Kurtis Haiu
- Born: Kurtis Taniela Haiu 14 July 1984 Whangārei, New Zealand
- Died: 13 April 2016 (aged 31) Manurewa, New Zealand
- Height: 1.96 m (6 ft 5 in)
- Weight: 108 kg (238 lb)
- School: Sacred Heart College

Rugby union career
- Position: Lock

Provincial / State sides
- Years: Team / Apps / (Points)
- 2005–10: Auckland / 62 / (40)
- Correct as of 24 December 2009

Super Rugby
- Years: Team / Apps / (Points)
- 2006, 2008–11: Blues / 53 / (25)
- Correct as of 27 February 2010
- Correct as of 24 December 2009

= Kurtis Haiu =

New Zealand rugby union player

Kurtis Taniela Haiu (14 July 1984 – 13 April 2016) was a New Zealand rugby union player who played for Blues in Super Rugby and represented Auckland in the Air New Zealand Cup.

==Career==

===Representative rugby===
Haiu represented New Zealand at Secondary Schools, under 19 and under 21 level before beginning his professional rugby career.

===ITM Cup===
Haiu made his debut for Auckland in 2005 against the touring British and Irish Lions, a game Auckland lost 13–17. He has continued to represent Auckland, and was given captaincy duties on occasion.

===Super Rugby===
2006 saw Haiu make his Super 14 debut off the bench for the Blues in their season opening 19–37 loss to the Hurricanes at Eden Park.
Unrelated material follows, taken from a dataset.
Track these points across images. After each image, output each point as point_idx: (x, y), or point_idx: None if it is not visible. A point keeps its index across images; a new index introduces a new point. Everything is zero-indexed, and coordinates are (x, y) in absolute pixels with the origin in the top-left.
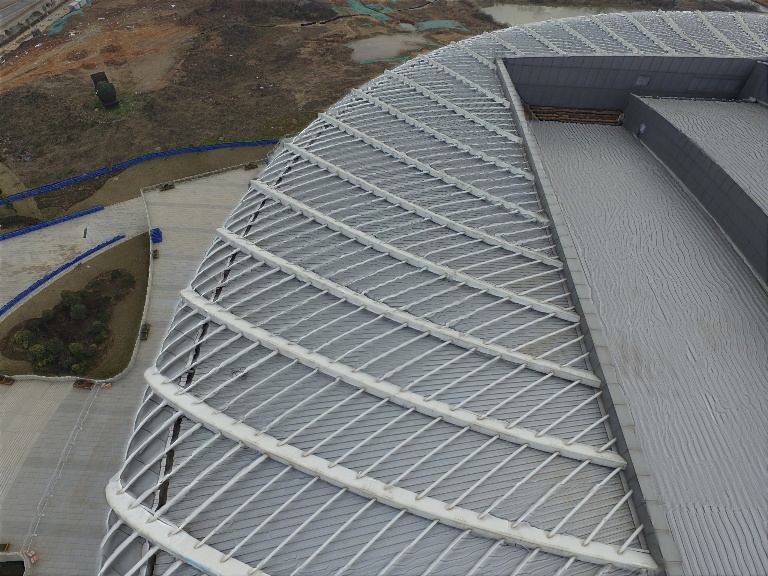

His first start for the Blues came in the Round 7 loss to the New South Wales Waratahs where he was given the task of marking Wycliff Palu. That same season Haiu scored his first try in Super Rugby when he dotted down against the Cats at Ellis Park. He made 53 appearances until his retirement from the game in 2011.

==Sarcoma==
2011 saw Haiu take an indefinite leave from rugby after the discovery of a lesion on a rib. Located in his T8 rib, the lesion was found by CT imaging taken in mid April. Haiu had noticed rib pain for several months but attributed this to the contact involved in rugby. However the pain became more frequent needing the initiation of further tests, including bone tests, with the diagnosis being a rare form of bone cancer called Ewing's sarcoma.

Haiu died from Ewing's sarcoma in Manurewa on 13 April 2016.